In the novel's third strand, readers meet Sara Tetwick Masoli, a 9/11 widow whose memories are embodied in stacks of possessions housed at "Lifesolutions 24-hour self-storage." Sara is now remarried to Dave, an odious debt collector whose raunchiness allows for a jokey relationship with his troubled stepdaughter, Alexis. For nearly seven years Sara has paid $59 a month to hold onto all these extra things that remind her of her deceased first husband; perhaps it is finally time to, as Elwin also attempts, break the tyranny of stuff.
Despite his gently satirical tone, Miles creates sympathy for even his more obnoxious characters through flashbacks filling in everyone's backstory.

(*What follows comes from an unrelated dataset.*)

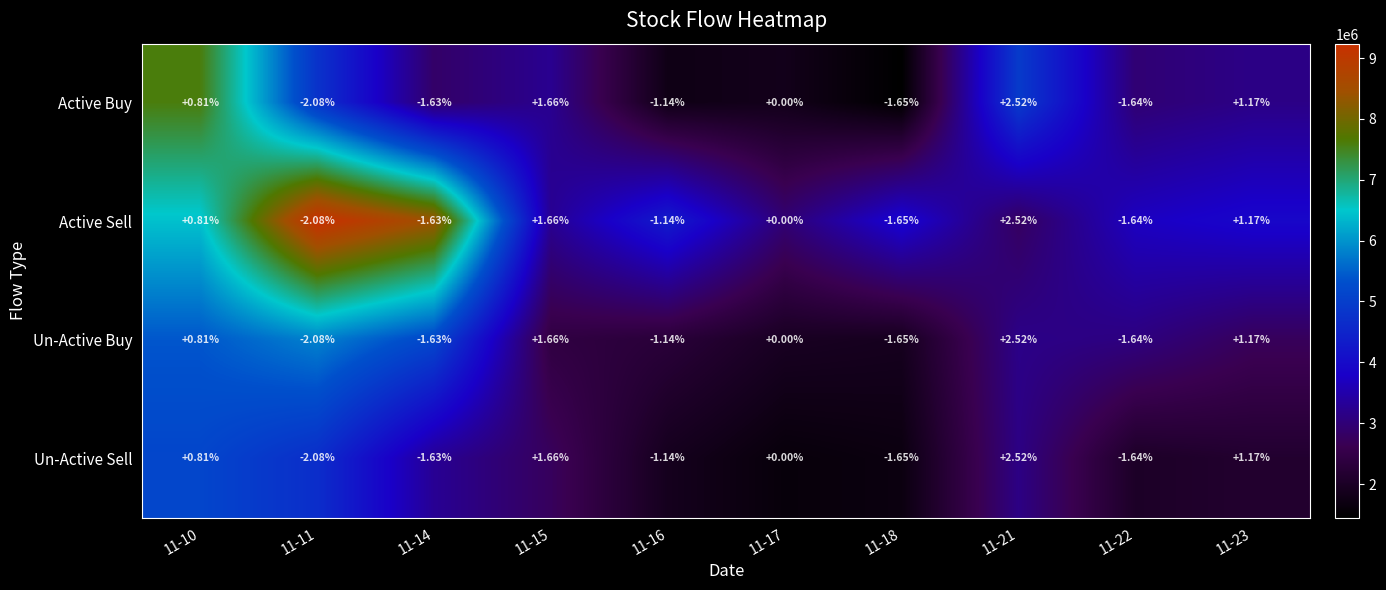

Is the value of Active Sell at 11-22 greater than the value of Active Buy at 11-11?

Yes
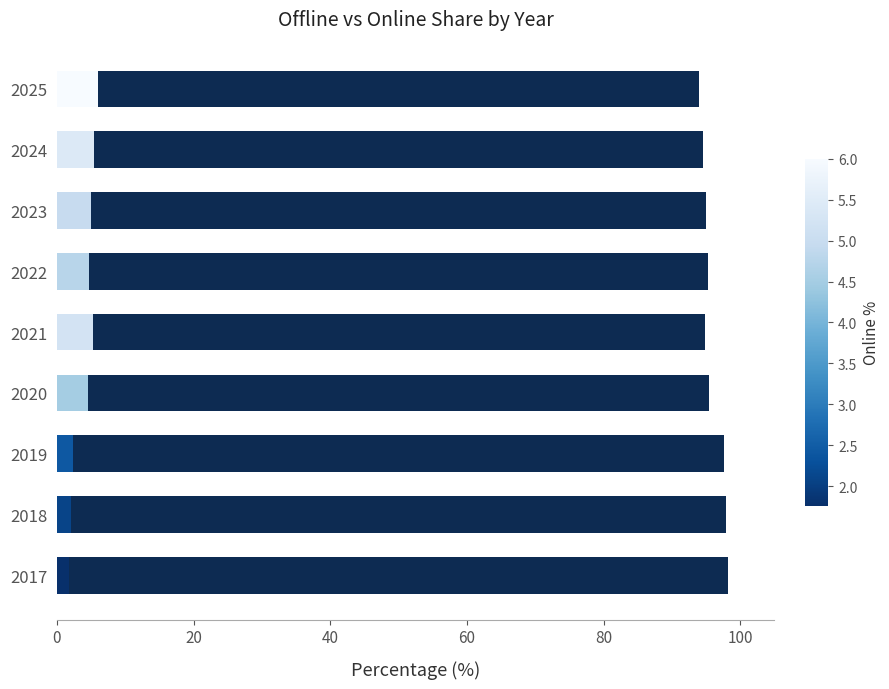

How many bars are there in total?

9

Micah appears less self-righteous once we learn about her childhood living in hyper-religious, backwoods Tennessee. Likewise, Elwin Sr. is not just an Alzheimer's sufferer but an illustrious professor of genocide studies who liberated a concentration camp. Even Dave, who is likely to disgust readers by photographing his Updikean perfect bowel movement (a scatological moment bringing in yet another connotation of "waste" for Miles to exploit), is still a three-dimensional character who struggles with feelings of emptiness and tries to suppress his lust for Alexis. Want not, indeed.
The disjuncture between what the characters desire and what they achieve is a continual source of irony. "You can't desire what's freakin impossible," Elwin's neighbor argues, to which Elwin replies, "Of course you can. That's all I ever do. That's all anyone does." Miles makes it clear that living in the modern world requires constant ethical compromises. All the characters, in their various ways, must find a balance between retreating from the world in frustration or despair, and engaging with the world hopefully. "We all got our wants," as a homeless man says to Dave, but the challenge is to find where those wants intersect with the common good.
A Yankees game provides a meeting point for the novel's three plot lines, though, admittedly, a somewhat tenuous one. Less important than these specific characters' interactions, however, is the thoroughness with which Miles exhibits myriad aspects of waste and want, both physical and psychological. His composite picture of modern New York is complete and convincing in itself, but also universal in its application. Never veering too close to polemic, Miles succeeds in revealing how meaningless modern lives of material and technological consumption can be: "How obscene and astonishing," Sara thinks, "that amidst all this digital plenty, there could still be nothing." On the other hand, he also counters the extreme anti-humanism of Elwin, Sr.'s theory of genocide, which posits that it has been an essential tool whereby civilizations limit population, thus minimizing conflict over resources. That way lies atrocity.
Want Not affirms the validity of human stories in spite of the seemingly overwhelming problem of wastefulness. What we waste, what we create accidentally, what we accumulate: these can all form a sort of physical legacy; "Historically speaking, we are what we bury," a colleague convinces Elwin. Yet like the text on the nuclear waste memorial that Elwin helps to design, this errant consumerism should stand as a warning to future generations: "NOTHING IS VALUED HERE...THE DANGER IS STILL PRESENT, IN YOUR TIME AS IN OURS." Like Miles's characters, readers must recognize that true value is based not in what we hoard or what we throw away, but in the ties we form in life.